**TEXTO APRESENTADO**:
****

DESESPERO
Rui Martinho Rodrigues*
O Presidente do STF quebrou a regra da inércia do Judiciário ao
tomar a iniciativa da persecução penal movida contra divulgadores de notícias supostamente falsas. Procurou escudar-se no Regimento Interno do STF, mas não
convenceu. Foi o primeiro choque de uma série. Violou a exclusividade da
competência constitucional do Ministério Público (MP) concernente ao exercício
deste mister, segunda perplexidade. Designou o relator para o caso como escolha
discricionária, ao invés de sorteio, terceira surpresa. O inquérito assim
instaurado não teve clara definição do objeto, quarta irregularidade.
A Procuradora Geral da República, Raquel Ellias Ferreira Dodge,
manifestou-se contrariamente à iniciativa. O relator, Alexandre de Morais,
ignorou a decisão da mais alta autoridade do MP. Nas instâncias inferiores o MP
apenas recomenda o arquivamento de inquéritos ou processos porque o magistrado
poderá recorrer ao nível superior do MP.
A recusa da chefe da PGR, porém, emana
do mais alto nível do Parquet. O Judiciário não tem a quem recorrer contra ela.

****

**EXERCÍCIO A**:
De acordo com o texto, de que forma foi designado o relator do caso?
**EXERCÍCIO B**:
Reproduza fielmente tudo o que o texto traz desde "A Procuradora Geral" até "superior do MP.".
Baseie-se somente no texto para resolver.

**ITENS FORNECIDOS**:
****

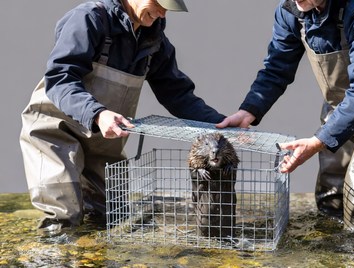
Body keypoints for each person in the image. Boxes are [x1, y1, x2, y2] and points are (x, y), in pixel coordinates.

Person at [20, 0, 225, 233]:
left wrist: (218, 123)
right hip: (55, 133)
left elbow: (177, 93)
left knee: (111, 215)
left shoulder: (154, 39)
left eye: (167, 7)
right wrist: (98, 114)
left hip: (102, 142)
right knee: (63, 218)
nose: (162, 12)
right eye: (158, 3)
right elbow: (60, 79)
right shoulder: (89, 19)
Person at [217, 0, 354, 233]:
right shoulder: (291, 12)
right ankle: (331, 255)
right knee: (331, 193)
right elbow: (276, 68)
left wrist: (318, 141)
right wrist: (249, 111)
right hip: (341, 107)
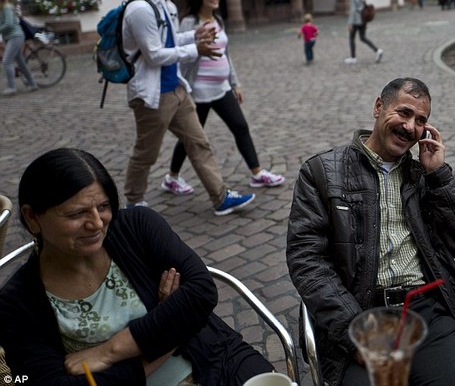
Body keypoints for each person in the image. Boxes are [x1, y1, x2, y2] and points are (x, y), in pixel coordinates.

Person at [0, 148, 275, 385]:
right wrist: (171, 325)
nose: (96, 223)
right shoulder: (16, 303)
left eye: (104, 206)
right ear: (32, 218)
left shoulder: (136, 226)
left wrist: (109, 351)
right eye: (77, 213)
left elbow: (202, 291)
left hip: (215, 357)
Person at [286, 78, 455, 386]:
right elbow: (306, 260)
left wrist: (439, 176)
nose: (410, 127)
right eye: (404, 113)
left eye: (421, 121)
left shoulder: (424, 173)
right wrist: (354, 331)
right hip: (359, 312)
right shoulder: (321, 173)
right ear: (378, 107)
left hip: (424, 313)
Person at [121, 0, 255, 216]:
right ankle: (133, 201)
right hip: (152, 95)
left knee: (199, 143)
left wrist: (194, 34)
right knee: (146, 152)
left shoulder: (165, 5)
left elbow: (172, 41)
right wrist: (196, 48)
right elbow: (155, 54)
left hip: (177, 89)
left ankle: (220, 198)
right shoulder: (139, 9)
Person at [164, 0, 285, 197]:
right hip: (198, 92)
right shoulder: (190, 23)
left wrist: (234, 83)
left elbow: (225, 55)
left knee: (240, 127)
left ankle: (257, 173)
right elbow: (181, 56)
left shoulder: (218, 20)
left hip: (222, 89)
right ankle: (171, 177)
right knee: (190, 138)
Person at [0, 0, 37, 96]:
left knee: (7, 61)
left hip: (15, 36)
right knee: (21, 62)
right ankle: (33, 84)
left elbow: (9, 24)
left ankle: (11, 88)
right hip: (11, 37)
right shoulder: (2, 8)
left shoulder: (6, 8)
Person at [345, 0, 383, 64]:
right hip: (363, 19)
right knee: (363, 37)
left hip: (356, 20)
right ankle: (377, 50)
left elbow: (353, 10)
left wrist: (350, 23)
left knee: (351, 38)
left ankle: (353, 57)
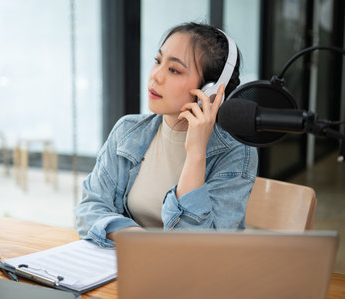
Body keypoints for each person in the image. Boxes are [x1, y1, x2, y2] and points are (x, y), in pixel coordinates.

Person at [75, 22, 258, 248]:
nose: (156, 76)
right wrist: (140, 239)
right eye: (158, 61)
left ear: (211, 90)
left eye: (174, 70)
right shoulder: (128, 131)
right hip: (129, 267)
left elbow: (197, 249)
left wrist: (196, 154)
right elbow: (89, 209)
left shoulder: (237, 154)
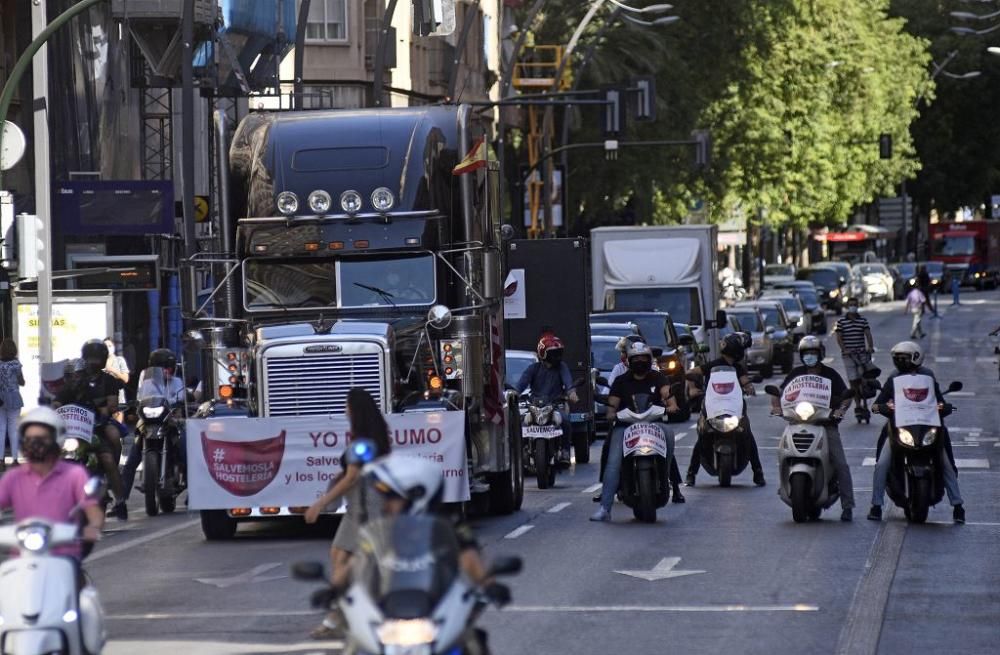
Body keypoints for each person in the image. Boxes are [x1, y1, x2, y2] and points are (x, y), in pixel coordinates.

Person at [304, 387, 392, 639]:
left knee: (347, 570)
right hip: (357, 509)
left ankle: (337, 619)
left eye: (347, 405)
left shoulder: (363, 441)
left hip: (367, 511)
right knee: (338, 558)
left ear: (355, 409)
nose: (344, 409)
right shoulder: (372, 436)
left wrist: (320, 504)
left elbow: (353, 476)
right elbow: (354, 472)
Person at [867, 341, 965, 523]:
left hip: (927, 426)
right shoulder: (894, 378)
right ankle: (876, 505)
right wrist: (883, 408)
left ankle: (958, 506)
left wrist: (945, 407)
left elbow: (939, 400)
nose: (899, 362)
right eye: (897, 359)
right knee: (882, 463)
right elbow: (875, 406)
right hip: (899, 426)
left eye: (902, 358)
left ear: (916, 358)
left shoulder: (928, 376)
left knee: (946, 463)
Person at [0, 408, 105, 561]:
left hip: (64, 557)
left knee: (83, 585)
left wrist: (93, 528)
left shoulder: (75, 474)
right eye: (29, 439)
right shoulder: (14, 477)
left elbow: (92, 510)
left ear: (56, 439)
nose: (35, 444)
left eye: (41, 438)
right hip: (22, 560)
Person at [590, 341, 678, 522]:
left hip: (654, 423)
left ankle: (667, 476)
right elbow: (611, 407)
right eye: (635, 359)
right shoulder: (621, 381)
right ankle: (605, 508)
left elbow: (669, 397)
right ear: (629, 361)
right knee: (613, 461)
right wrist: (612, 413)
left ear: (649, 360)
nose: (640, 361)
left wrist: (671, 406)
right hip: (626, 426)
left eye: (643, 358)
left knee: (669, 436)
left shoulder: (657, 377)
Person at [770, 336, 856, 521]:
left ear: (820, 354)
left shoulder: (830, 374)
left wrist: (841, 410)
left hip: (825, 425)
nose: (810, 357)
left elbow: (846, 396)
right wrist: (777, 406)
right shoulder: (796, 374)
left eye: (813, 353)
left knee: (841, 463)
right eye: (806, 354)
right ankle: (784, 484)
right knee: (782, 452)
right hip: (798, 422)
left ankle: (848, 505)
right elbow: (780, 392)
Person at [54, 339, 128, 520]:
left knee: (109, 456)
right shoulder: (71, 385)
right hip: (74, 431)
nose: (93, 362)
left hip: (97, 427)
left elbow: (111, 404)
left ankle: (120, 501)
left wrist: (104, 409)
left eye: (97, 358)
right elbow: (57, 402)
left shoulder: (107, 380)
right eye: (72, 375)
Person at [685, 332, 766, 487]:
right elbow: (690, 373)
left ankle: (758, 472)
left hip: (733, 408)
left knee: (747, 434)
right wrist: (693, 388)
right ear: (737, 351)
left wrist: (749, 386)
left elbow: (744, 382)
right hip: (712, 407)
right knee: (702, 436)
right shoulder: (713, 365)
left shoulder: (737, 368)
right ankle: (691, 474)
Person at [119, 349, 187, 505]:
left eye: (168, 367)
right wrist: (133, 406)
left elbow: (181, 400)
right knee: (131, 460)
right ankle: (121, 501)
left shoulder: (177, 382)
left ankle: (194, 491)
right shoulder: (146, 381)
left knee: (186, 451)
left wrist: (180, 404)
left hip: (169, 421)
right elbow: (140, 398)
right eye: (161, 367)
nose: (166, 371)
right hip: (149, 421)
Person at [515, 334, 579, 466]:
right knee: (521, 424)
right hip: (535, 406)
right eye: (553, 353)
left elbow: (568, 382)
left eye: (558, 353)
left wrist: (571, 392)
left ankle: (566, 451)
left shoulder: (562, 367)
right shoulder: (533, 368)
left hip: (555, 405)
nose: (557, 356)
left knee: (566, 420)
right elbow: (521, 384)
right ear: (543, 353)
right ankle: (522, 452)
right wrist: (514, 394)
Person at [834, 298, 875, 413]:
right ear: (847, 307)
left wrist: (870, 347)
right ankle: (858, 405)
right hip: (848, 356)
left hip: (862, 354)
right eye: (850, 305)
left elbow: (868, 334)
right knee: (853, 380)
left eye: (855, 304)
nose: (853, 306)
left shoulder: (863, 321)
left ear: (858, 306)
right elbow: (839, 337)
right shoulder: (842, 322)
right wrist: (844, 349)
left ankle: (866, 401)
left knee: (864, 377)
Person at [0, 338, 25, 472]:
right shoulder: (16, 364)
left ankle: (1, 461)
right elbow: (22, 382)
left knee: (1, 430)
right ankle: (15, 460)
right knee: (13, 430)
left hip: (1, 399)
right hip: (14, 398)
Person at [104, 337, 130, 422]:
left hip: (118, 397)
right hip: (104, 399)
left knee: (118, 425)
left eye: (110, 345)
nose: (108, 348)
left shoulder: (119, 360)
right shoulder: (101, 361)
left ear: (114, 346)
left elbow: (126, 378)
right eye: (105, 346)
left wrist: (113, 370)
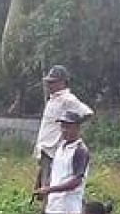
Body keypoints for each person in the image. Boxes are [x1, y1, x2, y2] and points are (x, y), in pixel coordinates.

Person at [34, 66, 93, 198]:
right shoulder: (53, 99)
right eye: (49, 82)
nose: (49, 85)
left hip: (54, 149)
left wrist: (69, 128)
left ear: (62, 82)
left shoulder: (68, 99)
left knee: (50, 189)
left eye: (53, 82)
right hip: (46, 149)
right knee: (43, 188)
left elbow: (87, 112)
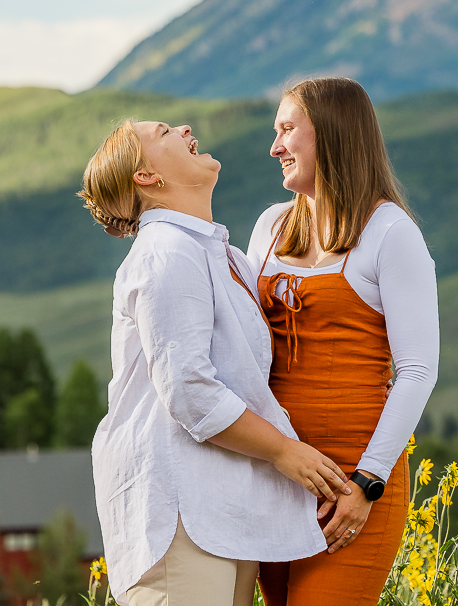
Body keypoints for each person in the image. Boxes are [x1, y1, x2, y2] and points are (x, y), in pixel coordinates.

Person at [79, 119, 350, 606]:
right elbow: (189, 389)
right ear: (146, 176)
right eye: (163, 133)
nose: (183, 128)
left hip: (221, 508)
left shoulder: (223, 255)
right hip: (178, 512)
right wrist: (287, 452)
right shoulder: (166, 251)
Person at [247, 77, 439, 606]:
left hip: (351, 489)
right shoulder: (269, 226)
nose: (275, 147)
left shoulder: (390, 232)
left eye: (287, 129)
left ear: (330, 135)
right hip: (275, 477)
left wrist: (367, 483)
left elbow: (418, 371)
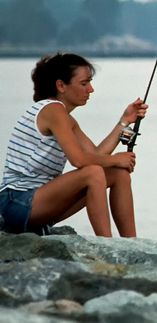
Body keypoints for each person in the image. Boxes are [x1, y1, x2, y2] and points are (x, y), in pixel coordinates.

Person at [0, 53, 147, 237]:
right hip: (17, 201)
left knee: (119, 174)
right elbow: (79, 160)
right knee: (93, 173)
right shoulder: (52, 109)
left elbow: (96, 154)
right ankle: (106, 247)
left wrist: (124, 121)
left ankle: (132, 244)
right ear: (61, 85)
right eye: (84, 83)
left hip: (38, 203)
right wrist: (116, 159)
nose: (91, 89)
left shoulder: (66, 119)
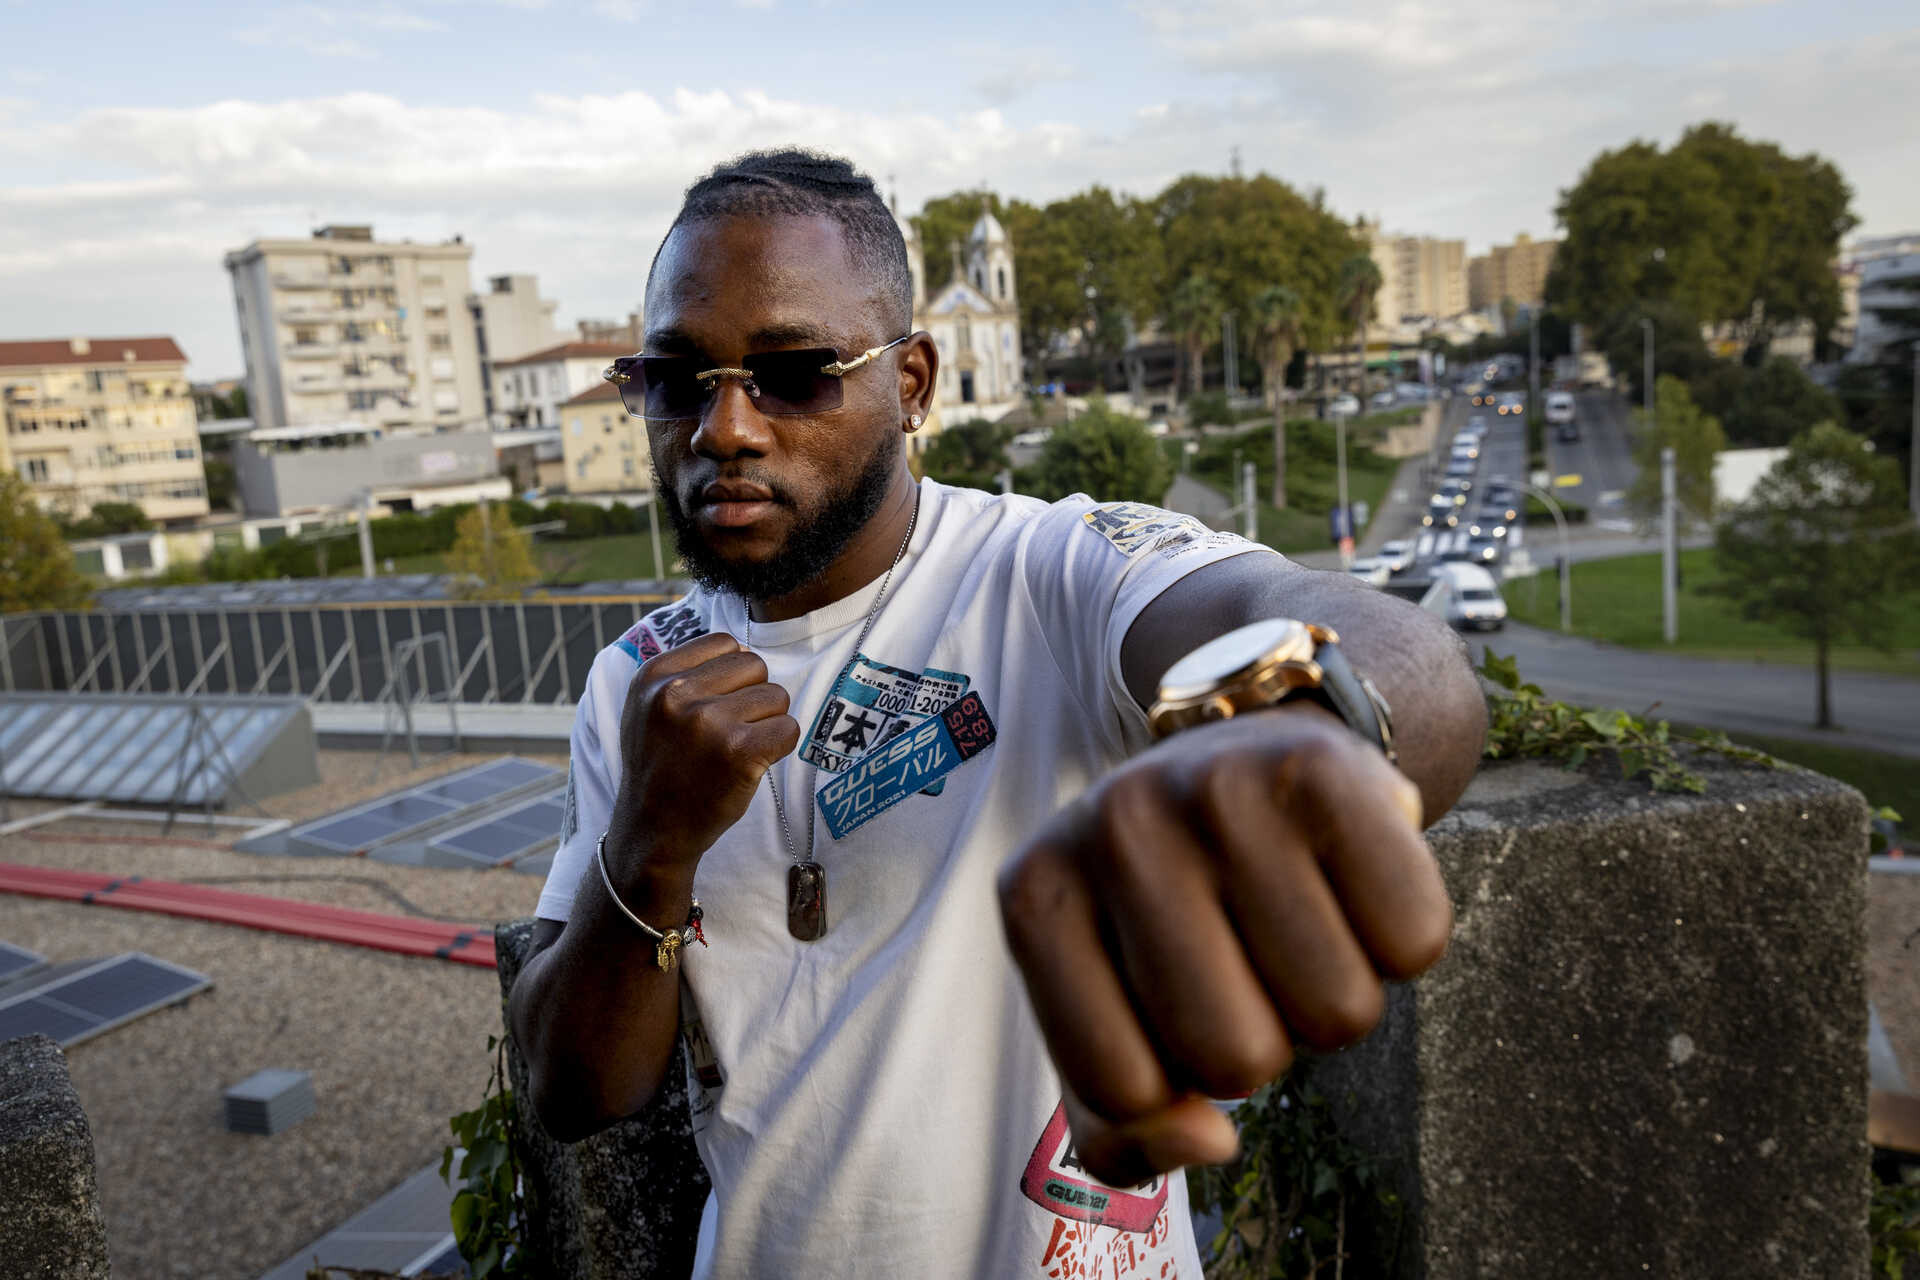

****

**RESOLUÇÃO COMENTADA A**:
Por escolha discricionária, em vez de sorteio.

**RESOLUÇÃO COMENTADA B**:
A Procuradora Geral da República, Raquel Ellias Ferreira Dodge,
manifestou-se contrariamente à iniciativa. O relator, Alexandre de Morais,
ignorou a decisão da mais alta autoridade do MP. Nas instâncias inferiores o MP
apenas recomenda o arquivamento de inquéritos ou processos porque o magistrado
poderá recorrer ao nível superior do MP.